Les Modules Etranges ont achevé leur mue. C'est donc sans étonnement qu'on découvre ces nouveaux titres, dont la teneur bigarrée tient en haleine pendant presque une heure (version CD ou digitale). C'en est fini des atours les plus cold-gothiques-rock (on les retrouve teintés d'indus dans le remix "KHΛOSBLΛCK", mis en œuvre par K H Λ O M Λ И).
Une fois passée l'intro nommée « Chaos black » (la plupart des pistes tirent leurs titres de couleurs), "Bubonic Brown" convoque les esprits chamaniques des sectes folles des années 1970. Guitare dark folk, bourdon, instruments joués de façon païenne et chants envoûtants se superposant, une certaine magie noire prend instantanément. C'est un cérémoniel parfaitement enregistré, dont les sons ont chacun l'ampleur et la place méritées (la version démonisée et plus primitive du remix est simplement terrifiante !).
"Graveyard Earth" se conjugue dans la sensation et l'atmosphère, agressif et déjà non-humain, avec un chant en bande inversée, tandis que les flutiaux et sons champêtres du trop court "Scorpion Green" atteignent cette dimension pastorale et élégiaque qu'on guettait autrefois dans This Mortal Coil. "Cerulelean" impressionne avec son super sample de film (remake du Village des Damnés par Carpenter) dans lequel un enfant explique à un adulte les rudiments d'un nouveau monde où la survie passe par le rejet et le combat pour la vie. Rapport de force, cruauté, exploitation des autres en lieu et place de l'adaptation ou des émotions, ce constat cruel est tempéré par le psychédélique interlude "Badmoon Yellow", tout pétri de réminiscences seventies (on y retrouve Maxime Gall à la guitare, comme pour "Bubonic Brown" et "Fortress Grey").

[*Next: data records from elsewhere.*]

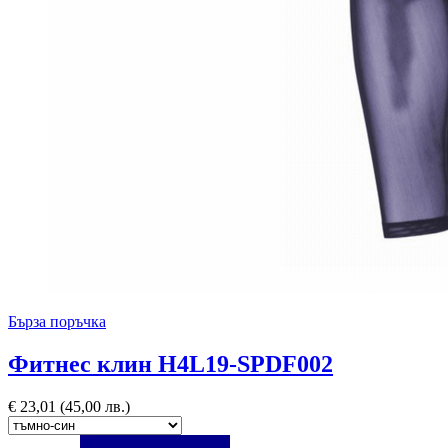
Бърза поръчка
Фитнес клин H4L19-SPDF002
€
23,01
(45,00 лв.)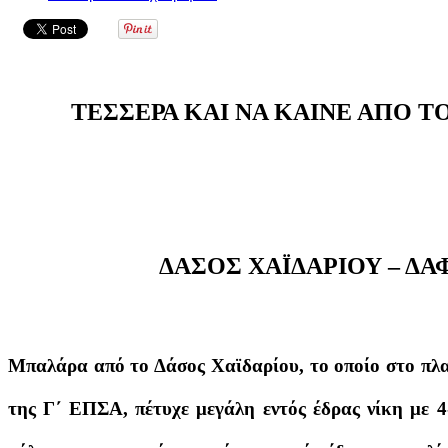
ΤΕΣΣΕΡΑ ΚΑΙ ΝΑ ΚΑΙΝΕ ΑΠΟ Τ
ΔΑΣΟΣ ΧΑΪΔΑΡΙΟΥ – ΔΑ
Μπαλάρα από το Δάσος Χαϊδαρίου, το οποίο στο πλα
της Γ΄ ΕΠΣΑ, πέτυχε μεγάλη εντός έδρας νίκη με 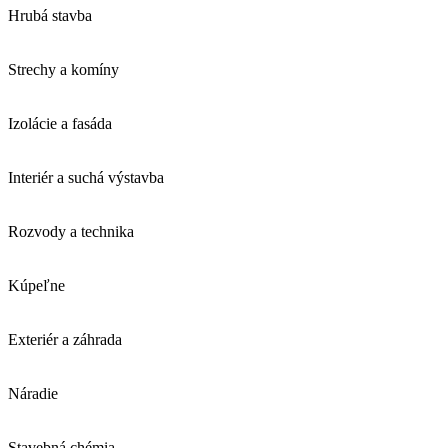
Hrubá stavba
Strechy a komíny
Izolácie a fasáda
Interiér a suchá výstavba
Rozvody a technika
Kúpeľne
Exteriér a záhrada
Náradie
Stavebná chémia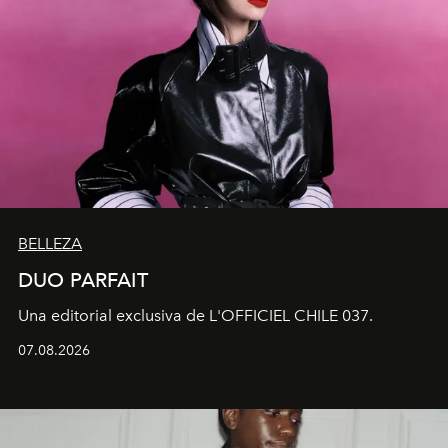
BELLEZA
DUO PARFAIT
Una editorial exclusiva de L'OFFICIEL CHILE 037.
07.08.2026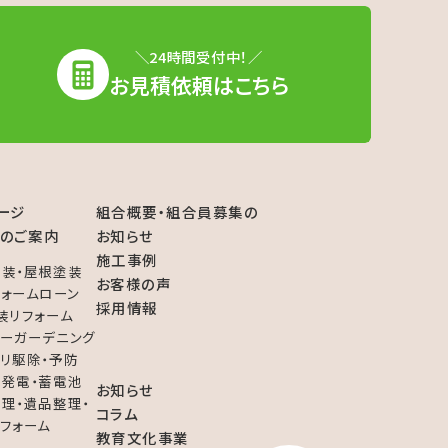
＼24時間受付中！／
お見積依頼はこちら
ージ
組合概要・組合員募集の
のご案内
お知らせ
施工事例
装・屋根塗装
お客様の声
フォームローン
採用情報
装リフォーム
ーガーデニング
リ駆除・予防
発電・蓄電池
お知らせ
理・遺品整理・
コラム
フォーム
教育文化事業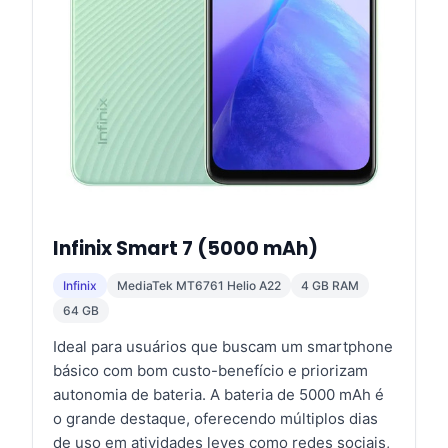
Infinix Smart 7 (5000 mAh)
Infinix
MediaTek MT6761 Helio A22
4 GB RAM
64 GB
Ideal para usuários que buscam um smartphone
básico com bom custo-benefício e priorizam
autonomia de bateria. A bateria de 5000 mAh é
o grande destaque, oferecendo múltiplos dias
de uso em atividades leves como redes sociais,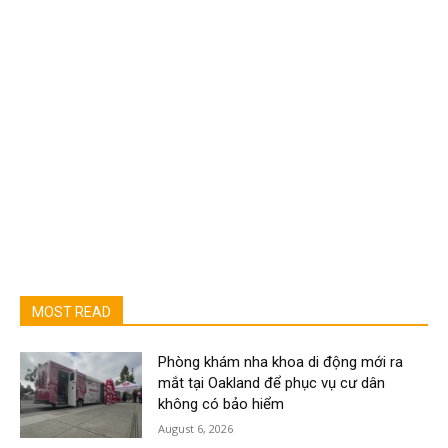
MOST READ
Phòng khám nha khoa di động mới ra
mắt tại Oakland để phục vụ cư dân
không có bảo hiểm
August 6, 2026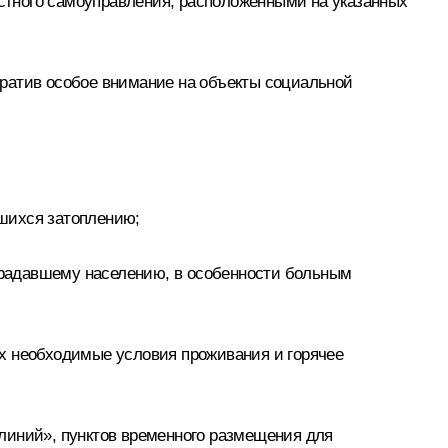
стного самоуправления, расположенными на указанных
братив особое внимание на объекты социальной
шихся затоплению;
традавшему населению, в особенности больным
их необходимые условия проживания и горячее
линий», пунктов временного размещения для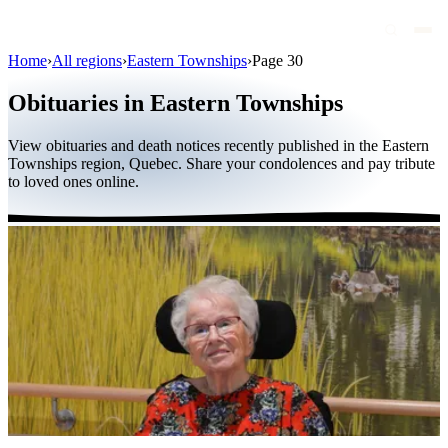
Home
›
All regions
›
Eastern Townships
›
Page 30
Obituaries
Obituaries in Eastern Townships
Public figures
View obituaries and death notices recently published in the Eastern
Quebec
Townships region, Quebec. Share your condolences and pay tribute
to loved ones online.
Canada
International
By region
By city
Funeral homes
Eternea
Blog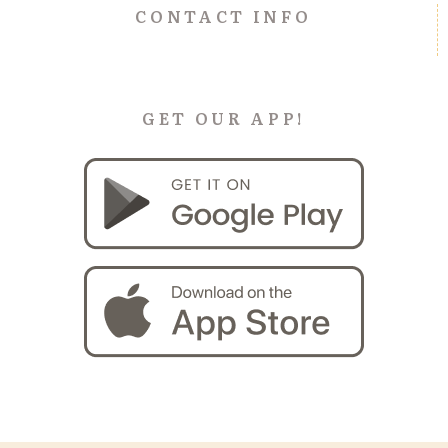
CONTACT INFO
GET OUR APP!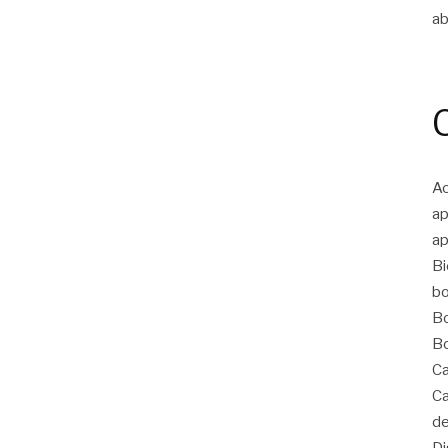
ab
Ac
ap
ap
Bi
bo
Bo
Bo
Ca
Ca
de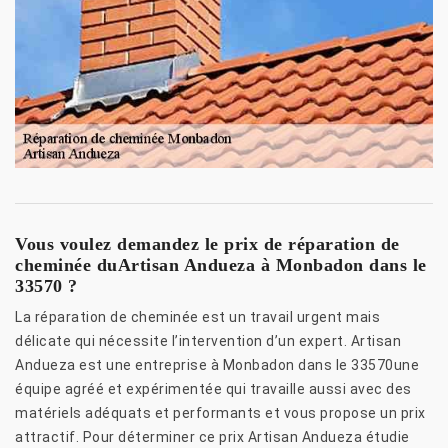
Vous voulez demandez le prix de réparation de
cheminée duArtisan Andueza à Monbadon dans le
33570 ?
La réparation de cheminée est un travail urgent mais
délicate qui nécessite l’intervention d’un expert. Artisan
Andueza est une entreprise à Monbadon dans le 33570une
équipe agréé et expérimentée qui travaille aussi avec des
matériels adéquats et performants et vous propose un prix
attractif. Pour déterminer ce prix Artisan Andueza étudie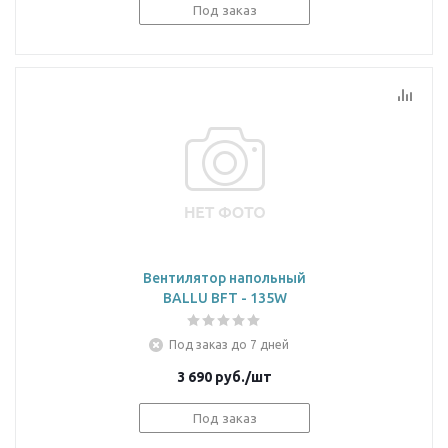
Под заказ
Вентилятор напольный
BALLU BFT - 135W
Под заказ до 7 дней
3 690
руб.
/шт
Под заказ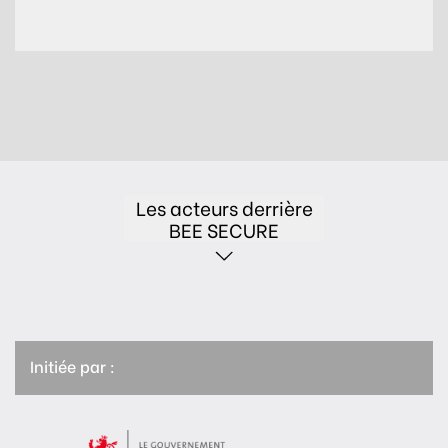
Les acteurs derrière
BEE SECURE
Initiée par :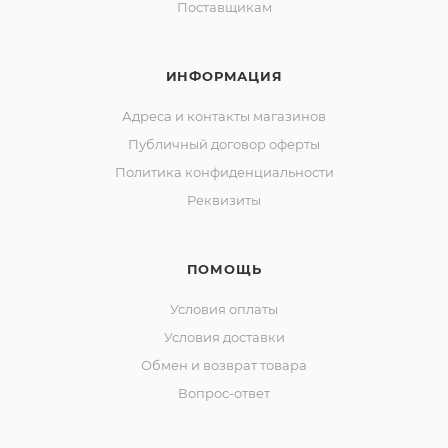
Поставщикам
ИНФОРМАЦИЯ
Адреса и контакты магазинов
Публичный договор оферты
Политика конфиденциальности
Реквизиты
ПОМОЩЬ
Условия оплаты
Условия доставки
Обмен и возврат товара
Вопрос-ответ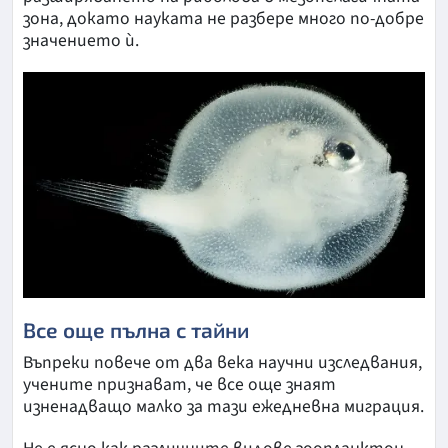
зона, докато науката не разбере много по-добре
значението ѝ.
Все още пълна с тайни
Въпреки повече от два века научни изследвания,
учените признават, че все още знаят
изненадващо малко за тази ежедневна миграция.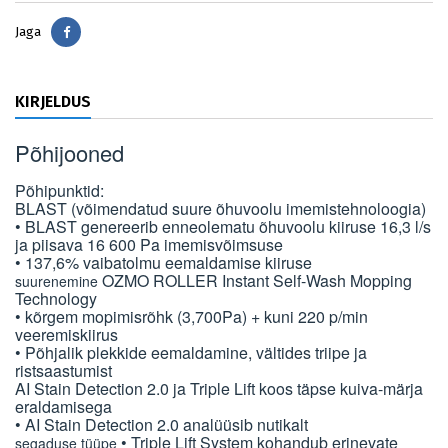
Jaga
Jaga
KIRJELDUS
Põhijooned
Põhipunktid:
BLAST (võimendatud suure õhuvoolu imemistehnoloogia)
• BLAST genereerib enneolematu õhuvoolu kiiruse 16,3 l/s
ja piisava 16 600 Pa imemisvõimsuse
• 137,6% vaibatolmu eemaldamise kiiruse
OZMO ROLLER Instant Self-Wash Mopping
suurenemine
Technology
• kõrgem mopimisrõhk (3,700Pa) + kuni 220 p/min
veeremiskiirus
• Põhjalik plekkide eemaldamine, vältides triipe ja
ristsaastumist
AI Stain Detection 2.0 ja Triple Lift koos täpse kuiva-märja
eraldamisega
• AI Stain Detection 2.0 analüüsib nutikalt
• Triple Lift System kohandub erinevate
segaduse tüüpe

Un poil d'expérimentation proto no-wave hippie-dub avec "Snakebite Leather" et des cloches maléfiquement recouvertes sur "Fortress Grey", une basse funk à la Tuxedomoon sur "Cotton Candy" (chanté par Johnny Northridge), les volutes Cocteautwineuses de "Razzle Dazzle", les cordes en répétition de "Ballet Slipper" portées vers Throbbing Gristle ou Coil, un final indus-noise avec "ꟻORTRESS ӘREY"... Les comparses Baba Yaga et Osiris font leur marché au petit bonheur et sont aujourd'hui des touche-à-tout plus que pertinents.
Il est rare qu'on puisse conseiller une version digitale plutôt que son pendant physique, mais Synaesthesis est un disque qui se prête très volontiers au mode lecture aléatoire tant sa succession d'ambiances figure un film. Avec ce procédé, que ne permet pas le vinyle, le scénario se démultiplie et permet des découvertes renouvelées.